Natasha sighed. ‘Don’t worry, you’re not convent-bound just yet. Give it a few days.’

‘I don’t know if I can. I’m not strong and independent like you.’

Natasha rolled her eyes. ‘You mean, old and single?’

‘You’re not that old.’

Natasha smiled. ‘One too many words in that sentence. Look, I’ve got to go to work. It’s the last week of term, and I have to finish up a couple of units in the textbook and then take out my frustration by lumping my Fourth Years with summer homework. You just take it easy. Watch the TV or something.’

‘I’ll be gone when you get back, I promise.’

She wasn’t. She had tidied up a little, but when Natasha came in from work that evening, Hannah was sitting on the bed, watching a shopping channel.

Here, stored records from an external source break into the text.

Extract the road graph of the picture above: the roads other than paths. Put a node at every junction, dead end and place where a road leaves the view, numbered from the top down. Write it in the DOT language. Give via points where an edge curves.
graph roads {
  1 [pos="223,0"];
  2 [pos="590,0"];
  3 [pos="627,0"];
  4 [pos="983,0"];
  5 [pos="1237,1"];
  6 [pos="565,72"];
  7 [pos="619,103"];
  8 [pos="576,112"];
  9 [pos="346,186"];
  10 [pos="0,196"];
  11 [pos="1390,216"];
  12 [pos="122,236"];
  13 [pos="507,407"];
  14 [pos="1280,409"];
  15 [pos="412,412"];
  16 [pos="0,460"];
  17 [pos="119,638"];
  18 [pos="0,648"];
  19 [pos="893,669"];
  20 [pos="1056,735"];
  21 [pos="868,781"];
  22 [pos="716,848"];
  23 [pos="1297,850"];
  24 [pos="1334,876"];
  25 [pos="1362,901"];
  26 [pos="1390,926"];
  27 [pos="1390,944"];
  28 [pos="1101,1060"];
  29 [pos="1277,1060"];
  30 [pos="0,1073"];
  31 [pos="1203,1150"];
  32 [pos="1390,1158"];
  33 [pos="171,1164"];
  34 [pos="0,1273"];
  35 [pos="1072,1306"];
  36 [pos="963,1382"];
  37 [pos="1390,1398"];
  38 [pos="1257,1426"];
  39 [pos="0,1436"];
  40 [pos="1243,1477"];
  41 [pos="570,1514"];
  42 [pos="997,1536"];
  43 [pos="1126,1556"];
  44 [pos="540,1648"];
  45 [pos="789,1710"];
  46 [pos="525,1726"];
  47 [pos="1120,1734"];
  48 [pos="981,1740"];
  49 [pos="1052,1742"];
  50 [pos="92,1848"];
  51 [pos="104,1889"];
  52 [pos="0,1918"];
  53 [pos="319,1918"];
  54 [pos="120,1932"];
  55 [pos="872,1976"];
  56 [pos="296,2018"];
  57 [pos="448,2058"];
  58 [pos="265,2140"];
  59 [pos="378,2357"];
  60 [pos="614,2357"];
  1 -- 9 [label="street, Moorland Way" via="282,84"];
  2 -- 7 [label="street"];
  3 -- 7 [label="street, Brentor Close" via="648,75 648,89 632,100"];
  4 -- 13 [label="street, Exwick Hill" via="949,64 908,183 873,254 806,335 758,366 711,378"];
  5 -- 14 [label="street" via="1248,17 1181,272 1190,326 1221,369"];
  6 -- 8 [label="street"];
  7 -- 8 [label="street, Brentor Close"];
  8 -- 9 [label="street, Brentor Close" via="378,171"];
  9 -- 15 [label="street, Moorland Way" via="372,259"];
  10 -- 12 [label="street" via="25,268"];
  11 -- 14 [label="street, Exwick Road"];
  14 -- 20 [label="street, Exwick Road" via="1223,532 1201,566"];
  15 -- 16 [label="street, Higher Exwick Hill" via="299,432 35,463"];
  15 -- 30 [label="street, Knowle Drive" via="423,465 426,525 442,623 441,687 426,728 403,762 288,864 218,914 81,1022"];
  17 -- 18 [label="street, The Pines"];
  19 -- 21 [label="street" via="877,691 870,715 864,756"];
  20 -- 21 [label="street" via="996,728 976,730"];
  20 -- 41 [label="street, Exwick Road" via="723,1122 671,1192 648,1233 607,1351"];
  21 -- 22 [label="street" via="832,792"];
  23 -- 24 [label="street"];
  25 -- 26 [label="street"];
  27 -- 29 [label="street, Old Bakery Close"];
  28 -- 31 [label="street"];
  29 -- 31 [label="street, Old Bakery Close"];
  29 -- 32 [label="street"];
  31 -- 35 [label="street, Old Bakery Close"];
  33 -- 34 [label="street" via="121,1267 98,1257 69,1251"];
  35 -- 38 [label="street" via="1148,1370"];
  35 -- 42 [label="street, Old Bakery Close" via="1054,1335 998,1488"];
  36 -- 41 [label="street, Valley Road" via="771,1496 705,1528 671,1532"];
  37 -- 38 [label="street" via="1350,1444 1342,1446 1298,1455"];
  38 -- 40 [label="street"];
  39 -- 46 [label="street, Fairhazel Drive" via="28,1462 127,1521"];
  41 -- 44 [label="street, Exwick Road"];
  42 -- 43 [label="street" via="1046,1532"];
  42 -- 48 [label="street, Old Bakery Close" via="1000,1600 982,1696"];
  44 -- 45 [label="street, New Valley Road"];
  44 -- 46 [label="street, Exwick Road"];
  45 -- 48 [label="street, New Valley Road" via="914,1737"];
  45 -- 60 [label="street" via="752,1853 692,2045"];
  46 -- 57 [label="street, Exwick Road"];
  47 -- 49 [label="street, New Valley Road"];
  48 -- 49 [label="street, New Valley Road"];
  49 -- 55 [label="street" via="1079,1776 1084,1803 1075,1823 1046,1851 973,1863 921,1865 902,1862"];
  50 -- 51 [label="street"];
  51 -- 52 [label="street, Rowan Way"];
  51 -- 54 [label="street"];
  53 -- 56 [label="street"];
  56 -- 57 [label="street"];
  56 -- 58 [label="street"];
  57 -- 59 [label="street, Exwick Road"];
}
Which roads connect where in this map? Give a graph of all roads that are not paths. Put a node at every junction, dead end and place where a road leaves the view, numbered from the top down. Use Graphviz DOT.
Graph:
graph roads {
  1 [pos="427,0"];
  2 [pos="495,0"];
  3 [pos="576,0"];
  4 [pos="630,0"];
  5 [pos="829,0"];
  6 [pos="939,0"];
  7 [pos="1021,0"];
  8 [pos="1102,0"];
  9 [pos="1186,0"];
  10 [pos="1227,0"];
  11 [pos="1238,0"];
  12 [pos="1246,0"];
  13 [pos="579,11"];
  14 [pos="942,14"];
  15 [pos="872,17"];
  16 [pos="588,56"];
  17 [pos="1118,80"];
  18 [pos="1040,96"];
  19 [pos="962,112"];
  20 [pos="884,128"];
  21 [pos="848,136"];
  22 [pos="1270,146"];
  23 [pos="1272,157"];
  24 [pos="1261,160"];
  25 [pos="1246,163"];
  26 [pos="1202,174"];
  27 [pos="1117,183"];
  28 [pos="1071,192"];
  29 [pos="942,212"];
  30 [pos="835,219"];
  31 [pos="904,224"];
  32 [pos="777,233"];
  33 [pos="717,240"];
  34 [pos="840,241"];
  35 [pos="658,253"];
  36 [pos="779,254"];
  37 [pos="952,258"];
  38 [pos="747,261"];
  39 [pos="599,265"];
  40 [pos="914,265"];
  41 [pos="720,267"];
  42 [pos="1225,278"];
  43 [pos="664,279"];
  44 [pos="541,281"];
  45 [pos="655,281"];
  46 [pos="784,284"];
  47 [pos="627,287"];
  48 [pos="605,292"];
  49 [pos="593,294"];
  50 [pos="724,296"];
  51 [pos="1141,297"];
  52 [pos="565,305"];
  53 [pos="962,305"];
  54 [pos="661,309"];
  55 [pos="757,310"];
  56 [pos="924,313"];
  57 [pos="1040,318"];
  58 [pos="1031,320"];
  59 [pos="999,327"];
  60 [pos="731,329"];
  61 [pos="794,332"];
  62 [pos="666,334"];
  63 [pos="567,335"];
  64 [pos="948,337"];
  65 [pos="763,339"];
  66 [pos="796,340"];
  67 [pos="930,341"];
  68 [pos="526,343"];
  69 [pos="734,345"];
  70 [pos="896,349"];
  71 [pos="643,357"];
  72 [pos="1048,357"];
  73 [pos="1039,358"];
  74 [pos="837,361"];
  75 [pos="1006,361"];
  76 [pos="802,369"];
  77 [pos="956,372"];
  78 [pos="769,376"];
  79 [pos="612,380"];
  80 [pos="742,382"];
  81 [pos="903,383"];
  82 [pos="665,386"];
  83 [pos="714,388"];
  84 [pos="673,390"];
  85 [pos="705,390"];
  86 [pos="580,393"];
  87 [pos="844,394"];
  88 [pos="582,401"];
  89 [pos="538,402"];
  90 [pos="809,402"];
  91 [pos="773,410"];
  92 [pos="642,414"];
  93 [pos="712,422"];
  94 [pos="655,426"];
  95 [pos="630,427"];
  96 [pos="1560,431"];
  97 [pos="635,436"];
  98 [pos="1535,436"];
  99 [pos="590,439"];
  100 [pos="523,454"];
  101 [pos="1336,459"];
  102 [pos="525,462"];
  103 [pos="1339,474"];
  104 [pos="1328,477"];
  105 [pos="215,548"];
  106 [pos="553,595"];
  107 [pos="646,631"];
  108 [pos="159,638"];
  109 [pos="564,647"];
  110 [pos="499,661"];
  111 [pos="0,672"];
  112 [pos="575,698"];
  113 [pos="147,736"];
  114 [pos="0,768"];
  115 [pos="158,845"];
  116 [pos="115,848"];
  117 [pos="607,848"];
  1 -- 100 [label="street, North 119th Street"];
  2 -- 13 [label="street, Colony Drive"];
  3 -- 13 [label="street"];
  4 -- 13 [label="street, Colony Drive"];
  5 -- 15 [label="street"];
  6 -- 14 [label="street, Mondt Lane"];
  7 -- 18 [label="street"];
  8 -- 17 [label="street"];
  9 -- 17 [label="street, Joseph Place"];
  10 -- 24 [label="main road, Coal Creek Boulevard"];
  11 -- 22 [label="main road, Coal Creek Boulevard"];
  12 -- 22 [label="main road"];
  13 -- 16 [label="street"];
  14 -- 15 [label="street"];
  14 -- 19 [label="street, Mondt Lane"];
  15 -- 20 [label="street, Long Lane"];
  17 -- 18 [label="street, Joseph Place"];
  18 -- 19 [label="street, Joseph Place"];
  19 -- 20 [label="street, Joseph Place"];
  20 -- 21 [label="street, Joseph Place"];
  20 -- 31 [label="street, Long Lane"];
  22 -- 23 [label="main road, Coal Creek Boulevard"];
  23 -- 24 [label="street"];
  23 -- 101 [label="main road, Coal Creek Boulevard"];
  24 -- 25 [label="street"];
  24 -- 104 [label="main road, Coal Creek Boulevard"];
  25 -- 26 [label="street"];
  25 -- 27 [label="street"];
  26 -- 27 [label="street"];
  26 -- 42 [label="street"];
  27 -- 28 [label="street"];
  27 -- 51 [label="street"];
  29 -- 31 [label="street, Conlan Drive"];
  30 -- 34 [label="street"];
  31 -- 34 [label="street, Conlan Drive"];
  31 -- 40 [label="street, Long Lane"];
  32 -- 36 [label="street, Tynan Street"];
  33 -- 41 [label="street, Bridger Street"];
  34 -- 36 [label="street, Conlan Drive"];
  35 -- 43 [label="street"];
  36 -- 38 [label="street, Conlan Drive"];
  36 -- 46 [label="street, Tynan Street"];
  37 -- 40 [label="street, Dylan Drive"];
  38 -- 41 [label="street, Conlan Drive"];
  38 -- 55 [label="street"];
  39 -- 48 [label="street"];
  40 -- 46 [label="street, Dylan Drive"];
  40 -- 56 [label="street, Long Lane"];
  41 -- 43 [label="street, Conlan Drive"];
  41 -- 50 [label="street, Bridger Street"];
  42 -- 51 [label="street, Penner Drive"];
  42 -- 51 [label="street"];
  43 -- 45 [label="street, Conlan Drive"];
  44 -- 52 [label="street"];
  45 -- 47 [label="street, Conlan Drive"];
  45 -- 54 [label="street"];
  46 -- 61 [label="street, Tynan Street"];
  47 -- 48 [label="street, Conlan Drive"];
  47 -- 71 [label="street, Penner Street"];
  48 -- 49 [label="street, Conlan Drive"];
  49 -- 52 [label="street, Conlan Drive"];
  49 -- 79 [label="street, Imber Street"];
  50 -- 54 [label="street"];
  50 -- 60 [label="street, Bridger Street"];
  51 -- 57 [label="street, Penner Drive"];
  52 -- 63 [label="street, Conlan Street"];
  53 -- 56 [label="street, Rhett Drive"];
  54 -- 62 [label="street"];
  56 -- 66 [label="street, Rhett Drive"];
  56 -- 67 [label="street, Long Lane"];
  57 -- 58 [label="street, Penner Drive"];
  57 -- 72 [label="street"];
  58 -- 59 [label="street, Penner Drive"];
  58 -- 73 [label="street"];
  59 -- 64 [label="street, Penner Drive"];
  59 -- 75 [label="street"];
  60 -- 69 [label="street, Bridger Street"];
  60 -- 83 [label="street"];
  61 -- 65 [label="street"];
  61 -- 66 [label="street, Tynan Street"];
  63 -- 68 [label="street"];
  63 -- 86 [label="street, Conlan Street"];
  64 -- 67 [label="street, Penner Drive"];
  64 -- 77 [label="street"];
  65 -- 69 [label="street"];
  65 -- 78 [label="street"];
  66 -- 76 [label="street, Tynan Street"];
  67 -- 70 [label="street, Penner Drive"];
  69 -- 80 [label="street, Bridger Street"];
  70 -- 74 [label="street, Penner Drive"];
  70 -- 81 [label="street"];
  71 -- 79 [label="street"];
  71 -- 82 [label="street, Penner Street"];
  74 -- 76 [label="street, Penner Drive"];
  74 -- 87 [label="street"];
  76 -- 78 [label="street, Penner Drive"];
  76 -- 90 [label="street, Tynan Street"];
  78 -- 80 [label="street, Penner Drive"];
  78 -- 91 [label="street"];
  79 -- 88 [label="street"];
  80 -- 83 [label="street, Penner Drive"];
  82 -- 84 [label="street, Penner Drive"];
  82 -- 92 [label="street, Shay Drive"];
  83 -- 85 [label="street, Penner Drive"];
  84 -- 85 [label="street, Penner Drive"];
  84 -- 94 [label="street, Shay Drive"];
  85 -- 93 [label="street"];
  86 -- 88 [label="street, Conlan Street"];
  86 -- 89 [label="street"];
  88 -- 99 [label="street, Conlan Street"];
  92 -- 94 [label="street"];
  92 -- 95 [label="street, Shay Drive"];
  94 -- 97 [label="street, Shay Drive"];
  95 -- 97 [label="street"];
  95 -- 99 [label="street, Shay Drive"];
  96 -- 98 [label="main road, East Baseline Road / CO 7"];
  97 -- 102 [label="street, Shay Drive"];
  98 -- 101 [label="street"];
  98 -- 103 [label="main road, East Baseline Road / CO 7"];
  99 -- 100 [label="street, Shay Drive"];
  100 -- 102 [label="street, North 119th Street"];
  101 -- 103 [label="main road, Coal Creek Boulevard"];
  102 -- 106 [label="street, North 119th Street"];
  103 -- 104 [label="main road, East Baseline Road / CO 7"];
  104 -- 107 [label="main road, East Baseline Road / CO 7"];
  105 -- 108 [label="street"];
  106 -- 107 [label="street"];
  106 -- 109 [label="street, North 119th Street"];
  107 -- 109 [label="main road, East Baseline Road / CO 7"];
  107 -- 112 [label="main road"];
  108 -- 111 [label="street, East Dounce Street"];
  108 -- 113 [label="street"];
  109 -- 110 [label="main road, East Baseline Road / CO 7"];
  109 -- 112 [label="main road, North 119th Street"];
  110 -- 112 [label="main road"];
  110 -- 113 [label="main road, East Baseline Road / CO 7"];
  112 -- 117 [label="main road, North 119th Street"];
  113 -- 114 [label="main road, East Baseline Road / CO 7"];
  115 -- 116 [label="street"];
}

As she noticed Natasha, she scrambled up, attempting to straighten bedsheets that hadn’t been made, brushed the crumbs of some crispy snack on to the floor, and gave Natasha a guilty grin.

‘Er … hi. Yeah, I’m still here. I know I said I wouldn’t be, but I think I’m depressed. I don’t want to be homeless. Living under a bridge with all those smelly bearded people in duffel coats. You know, I’ve never tasted Special Brew. Is it bad?’

‘I’ve only ever drunk it once. Not many people drink it twice.’

‘Oh … were you once homeless?’

‘A teenager. You know, what you were not that long ago.’

Hannah’s face crumbled. Even apparently heartbroken she still looked like she was faking it for a fashion magazine shoot.

‘I’m so naïve … I thought we were going to live happily ever after.’